Of course, setting aside Iran’s space launches and possible ICBM programs, Tehran is already able to reach all of the Middle East and parts of southeastern Europe with its existing longer-range ballistic missiles.
It gets worse.
Iran is also reportedly working (again) with, and receiving assistance from, North Korea to develop its long-range missile program. Pyongyang and Tehran may also be cooperating on their space and nuclear programs.
This situation is significant since North Korea is already a nuclear weapons state with a highly-capable ballistic missile arsenal—including ICBMs—and both Pyongyang and Tehran see Washington as an enemy.

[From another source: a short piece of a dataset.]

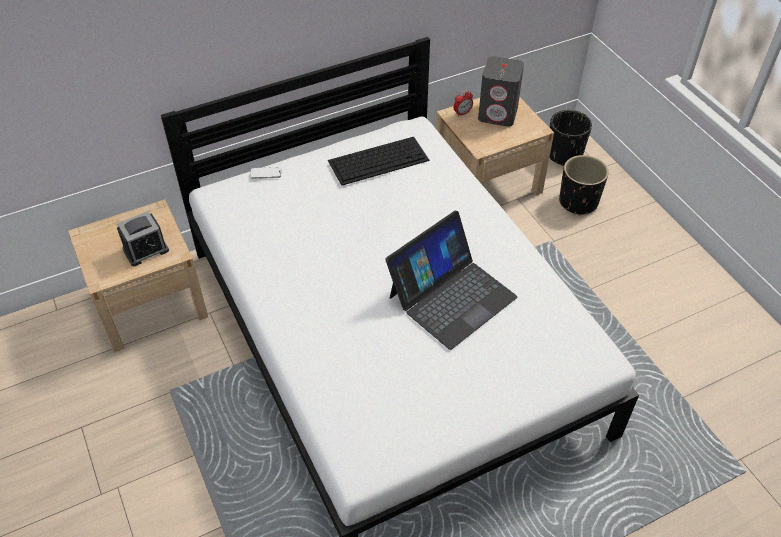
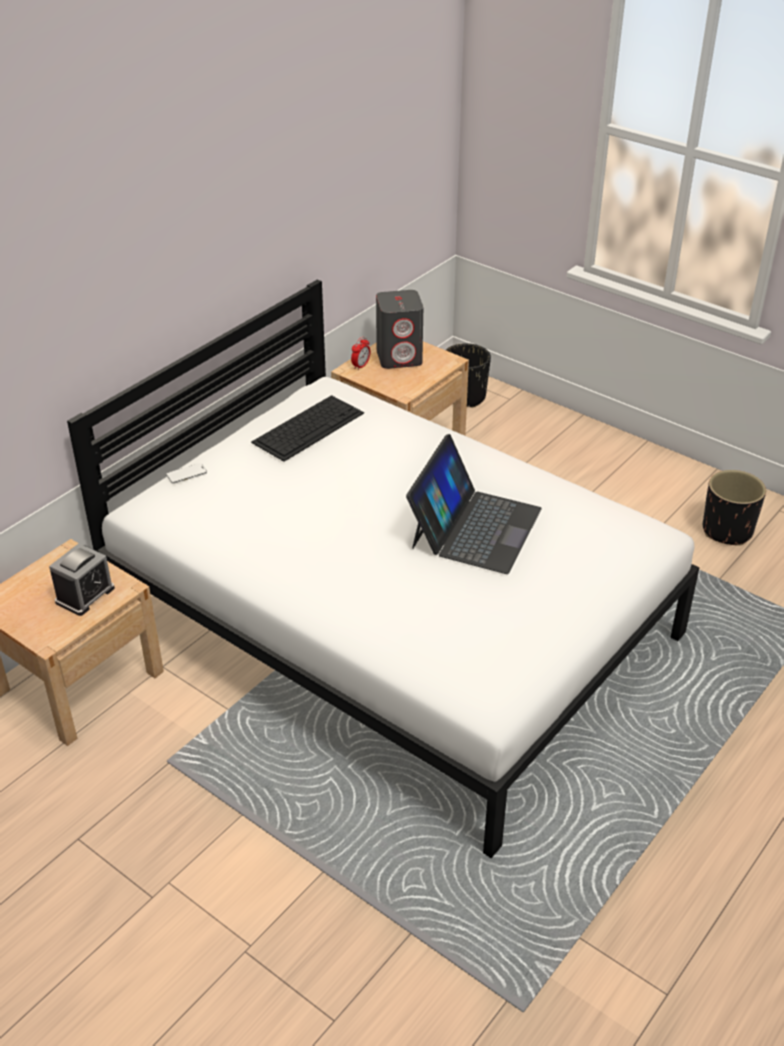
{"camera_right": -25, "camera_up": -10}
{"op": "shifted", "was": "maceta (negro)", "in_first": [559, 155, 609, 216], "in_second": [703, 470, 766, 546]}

Unfortunately, missile, space, and possibly nuclear weapon cooperation between Tehran and Pyongyang could significantly shorten the timelines Iran would require to develop and field nuclear-armed ICBMs capable of reaching the U.S. homeland.
Stopping Iran from developing nuclear weapons is a clear national security imperative for the United States—and others.
In order to prevent Tehran from developing weapon systems to deliver these same nuclear weapons—in the region or beyond—we must avoid making the dangerous mistake of returning to the Iran nuclear deal as currently constructed.
This article has been updated to include information on the Ain al-Asad base and to clarify language about U.N. Security Council Resolutions 2231 and 1929.